Data sementara, sejak awal Juni kembali membuka layanan setelah sempat diliburkan, rata – rata dalam satu hari ada 30 – 40 orang yang datang mendaftar anjungan Posbakum PA Sukoharjo.
“Diawal – awal bulan enam (Juni) yang mendaftar rata -rata ada 30 orang. Tapi semakin lama semakin banyak hingga nanti bulan tujuh (Juli) perhari sampai 40 orang,” ungkapnya.
Untuk jumlah keseluruhan yang sudah mengajukan permohonan gugatan cerai, selama satu bulan ini ada 990 perkara. Kebanyakan karena alasan ekonomi, dan mayoritas pasangan muda.
“Bisa jadi mereka ini pada saat menikah belum cukup kuat mentalnya. Itu kami ketahui saat dilakukan mediasi mempertemukan kedua pihak untuk diberi nasehat,” ujar Fauzi.
Diakui, pandemi COVID -19 memang berdampak pada ekonomi, baik untuk buruh ataupun pelaku usaha.
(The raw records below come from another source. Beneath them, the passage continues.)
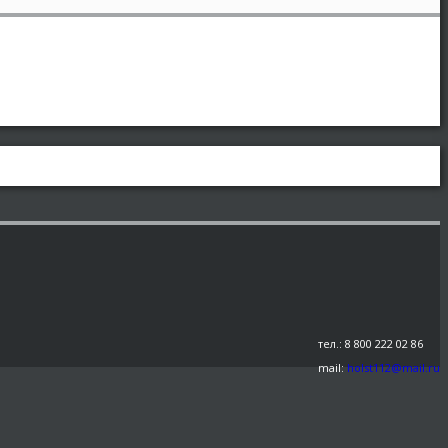
тел.: 8 800 222 02 86
mail:
holst112@mail.ru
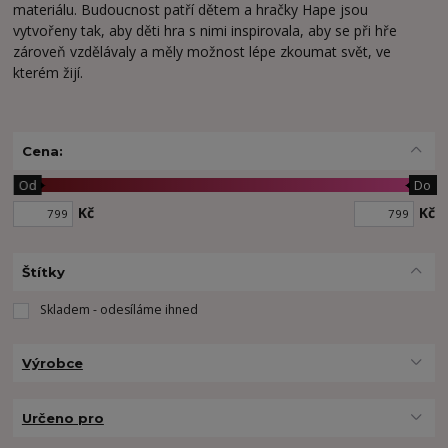
materiálu. Budoucnost patří dětem a hračky Hape jsou
vytvořeny tak, aby děti hra s nimi inspirovala, aby se při hře
zároveň vzdělávaly a měly možnost lépe zkoumat svět, ve
kterém žijí.
Cena:
Od
Do
Kč
Kč
Štítky
Skladem - odesíláme ihned
Výrobce
Určeno pro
Berdasarkan itu, imbasnya juga bisa berdampak ke perceraian, terlebih perceraian memang banyak diakibatkan masalah ekonomi.
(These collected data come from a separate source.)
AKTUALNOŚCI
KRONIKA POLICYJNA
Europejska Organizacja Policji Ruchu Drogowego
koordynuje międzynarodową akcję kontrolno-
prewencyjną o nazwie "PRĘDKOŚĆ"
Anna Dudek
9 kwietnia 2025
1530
“Tentu dalam hal ini, kami berharap potensi melonjaknya perceraian akibat ekonomi yang terdampak wabah COVID -19 itu bisa diminimalisir dengan tetap menjaga perekonomian masyarakat,” ucapnya.
Tak hanya dipicu faktor ekonomi, menurut Fauzi, beberapa kasus perceraian di Sukoharjo juga ada yang dimohonkan pihak suami, yakni cerai talak.
“Selain itu, juga ada karena faktor akhlaq yang berkaitan dengan kekerasan dalam rumah tangga (KDRT), poligami dan yang lainnya,” tutupnya. (Naura/Red).